Plus, platinum sales from Platinum Guild International’s primary strategic partner, Anglo American Platinum, increased 6.8% year-on-year according to Platinum Jewellery Business Review 2024.
Everyone in the industry—and many outside of it—know about the inroads made by LGDs in the wedding category. Findings in The Knot 2023 Real Weddings Survey reveal that nearly half, or 46%, of engagement ring center stones were reported to be lab-grown in 2023, a sum that is nearly four times as high as it was in 2019.
In January 2023, engagement ring sales were 50/50 between natural and LGDs per Tenoris’s 2023 Diamond Analytics Survey: When Will Lab-Grown Diamonds Be the Majority? And 74% of PC Report respondents stated that they would be open to giving or receiving an engagement ring with an LGD. Knowing their benefit, they can be hard to resist, particularly for young couples.
Bigger and higher quality for less money than mined? Sign me up, say many first-time couples. More data from Tenoris reveals that sales in 1,300 U.S. retail stores saw LGD engagement ring sales increase 33% from 2022 to 2023; all those retail prices were under $5,000. The U.S. is the leading market for LGDs. Challenges exist, however in China and India, where the manufactured products “struggle to gain traction due to their low resale value and limited perception as intergenerational assets,” according to the PC Report.
And given the significant drop in LGD production costs—some estimates have them at about $600 triple keystone a carat—they can make everyone’s “Diamond Dream” a reality.
“With LGDs, there is really no more entry level,” observes Jeffrey Cohen, president of Craft Lab Grown Diamonds, a division of H.K. Designs. “LGDs have allowed every customer to purchase a ring which would have been considered aspirational not that many years ago.”

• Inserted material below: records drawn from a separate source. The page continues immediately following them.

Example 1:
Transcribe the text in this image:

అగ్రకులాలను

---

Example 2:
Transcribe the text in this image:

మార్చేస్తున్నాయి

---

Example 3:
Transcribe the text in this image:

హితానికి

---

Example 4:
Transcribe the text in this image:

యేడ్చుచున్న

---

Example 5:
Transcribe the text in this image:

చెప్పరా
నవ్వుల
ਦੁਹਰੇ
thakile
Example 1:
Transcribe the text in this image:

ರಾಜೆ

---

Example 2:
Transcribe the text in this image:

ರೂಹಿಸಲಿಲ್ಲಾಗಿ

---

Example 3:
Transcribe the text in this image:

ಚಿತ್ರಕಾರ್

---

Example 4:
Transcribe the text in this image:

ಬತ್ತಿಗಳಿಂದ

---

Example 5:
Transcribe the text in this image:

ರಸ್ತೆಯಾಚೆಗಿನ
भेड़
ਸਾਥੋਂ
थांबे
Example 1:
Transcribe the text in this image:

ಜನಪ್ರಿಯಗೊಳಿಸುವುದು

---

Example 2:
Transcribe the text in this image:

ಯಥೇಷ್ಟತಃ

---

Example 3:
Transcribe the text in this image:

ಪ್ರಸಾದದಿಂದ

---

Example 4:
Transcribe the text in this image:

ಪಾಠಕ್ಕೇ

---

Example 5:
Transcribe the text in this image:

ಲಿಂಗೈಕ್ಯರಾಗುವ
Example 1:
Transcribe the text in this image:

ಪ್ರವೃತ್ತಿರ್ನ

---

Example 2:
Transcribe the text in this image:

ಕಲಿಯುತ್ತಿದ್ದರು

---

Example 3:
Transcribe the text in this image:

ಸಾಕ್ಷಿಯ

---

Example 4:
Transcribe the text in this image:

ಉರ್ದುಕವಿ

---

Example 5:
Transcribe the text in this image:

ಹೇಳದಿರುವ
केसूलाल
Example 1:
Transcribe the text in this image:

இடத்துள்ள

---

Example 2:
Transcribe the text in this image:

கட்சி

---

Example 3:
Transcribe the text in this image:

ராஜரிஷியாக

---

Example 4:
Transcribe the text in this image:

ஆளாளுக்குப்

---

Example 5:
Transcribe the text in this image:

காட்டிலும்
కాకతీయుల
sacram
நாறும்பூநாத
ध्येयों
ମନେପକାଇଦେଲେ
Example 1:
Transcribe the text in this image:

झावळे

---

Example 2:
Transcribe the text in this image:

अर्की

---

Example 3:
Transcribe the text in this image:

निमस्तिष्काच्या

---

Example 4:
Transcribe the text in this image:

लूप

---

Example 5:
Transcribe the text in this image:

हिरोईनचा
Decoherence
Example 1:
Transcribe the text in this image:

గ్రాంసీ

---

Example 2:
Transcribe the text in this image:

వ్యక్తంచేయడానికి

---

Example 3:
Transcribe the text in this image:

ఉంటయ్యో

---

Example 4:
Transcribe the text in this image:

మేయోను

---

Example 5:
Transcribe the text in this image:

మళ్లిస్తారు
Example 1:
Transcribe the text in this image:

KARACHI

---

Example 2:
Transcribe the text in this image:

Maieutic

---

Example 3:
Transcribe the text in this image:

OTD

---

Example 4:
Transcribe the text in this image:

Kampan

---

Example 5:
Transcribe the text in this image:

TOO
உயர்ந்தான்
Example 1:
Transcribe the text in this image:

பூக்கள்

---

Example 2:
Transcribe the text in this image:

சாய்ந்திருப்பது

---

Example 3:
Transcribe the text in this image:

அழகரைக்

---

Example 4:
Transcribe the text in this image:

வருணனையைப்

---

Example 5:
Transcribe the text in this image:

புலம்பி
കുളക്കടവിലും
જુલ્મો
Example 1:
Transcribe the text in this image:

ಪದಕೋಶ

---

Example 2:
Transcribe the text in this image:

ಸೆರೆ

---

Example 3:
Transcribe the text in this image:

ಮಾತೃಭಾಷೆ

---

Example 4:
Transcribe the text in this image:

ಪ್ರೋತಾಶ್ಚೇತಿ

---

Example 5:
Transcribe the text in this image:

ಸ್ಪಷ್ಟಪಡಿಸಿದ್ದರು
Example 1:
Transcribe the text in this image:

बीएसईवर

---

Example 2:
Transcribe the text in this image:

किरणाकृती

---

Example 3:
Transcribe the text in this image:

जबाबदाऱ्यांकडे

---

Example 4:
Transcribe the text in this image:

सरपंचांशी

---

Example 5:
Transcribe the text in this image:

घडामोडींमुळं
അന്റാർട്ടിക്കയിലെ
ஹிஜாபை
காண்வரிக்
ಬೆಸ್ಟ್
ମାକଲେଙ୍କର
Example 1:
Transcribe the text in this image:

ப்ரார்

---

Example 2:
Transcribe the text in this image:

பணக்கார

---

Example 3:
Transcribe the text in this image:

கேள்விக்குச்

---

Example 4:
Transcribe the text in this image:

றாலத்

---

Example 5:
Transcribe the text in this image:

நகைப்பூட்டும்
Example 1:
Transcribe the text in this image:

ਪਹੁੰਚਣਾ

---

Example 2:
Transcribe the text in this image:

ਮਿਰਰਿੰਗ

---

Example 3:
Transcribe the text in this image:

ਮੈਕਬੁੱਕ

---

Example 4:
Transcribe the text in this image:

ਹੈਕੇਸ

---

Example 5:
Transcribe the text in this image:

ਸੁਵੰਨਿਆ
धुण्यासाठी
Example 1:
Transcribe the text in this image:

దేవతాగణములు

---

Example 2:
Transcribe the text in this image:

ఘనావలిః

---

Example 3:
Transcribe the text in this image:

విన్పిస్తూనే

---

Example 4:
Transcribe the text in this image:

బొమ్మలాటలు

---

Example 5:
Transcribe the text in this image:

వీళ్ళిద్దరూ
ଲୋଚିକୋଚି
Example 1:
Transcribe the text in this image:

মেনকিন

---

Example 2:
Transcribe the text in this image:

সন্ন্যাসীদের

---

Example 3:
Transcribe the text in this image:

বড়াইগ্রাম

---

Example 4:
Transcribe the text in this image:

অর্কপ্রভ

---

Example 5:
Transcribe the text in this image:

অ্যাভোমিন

Treliss Worldwide Inc. doesn’t make that much bridal jewelry, but when it does, an LGD center stone in a nice setting can run $4,000 at retail. In mined? “About $20,000 at the end of the day,” says Aadesh Zaveri, owner.
Ostbye’s engagement styles are made mainly for new brides, and their price points reflect that fact.
“Our first-time couples average between $5,000 to $10,000 for their engagement ring,” says Theresa Namie, merchandise manager.
As LGD prices continue to decline, “retailers have fewer incentives to actively promote them over natural diamonds, which offer higher profit margins,” reveals Boston Consulting Group’s “Future of the Natural Diamond Industry” report, which also highlights that “over 70% of consumer conversions to LGDs from natural diamonds occur in-store.”
And with all the erratic prices in the diamond market, the colored gemstone market for bridal has gotten a boost; many consumers see value in a natural product with prices that can’t stop climbing (for top-end goods at least). According to another statistic cited in the PC Report, the colored gemstone market could triple by 2035, with North America driving the greatest demand.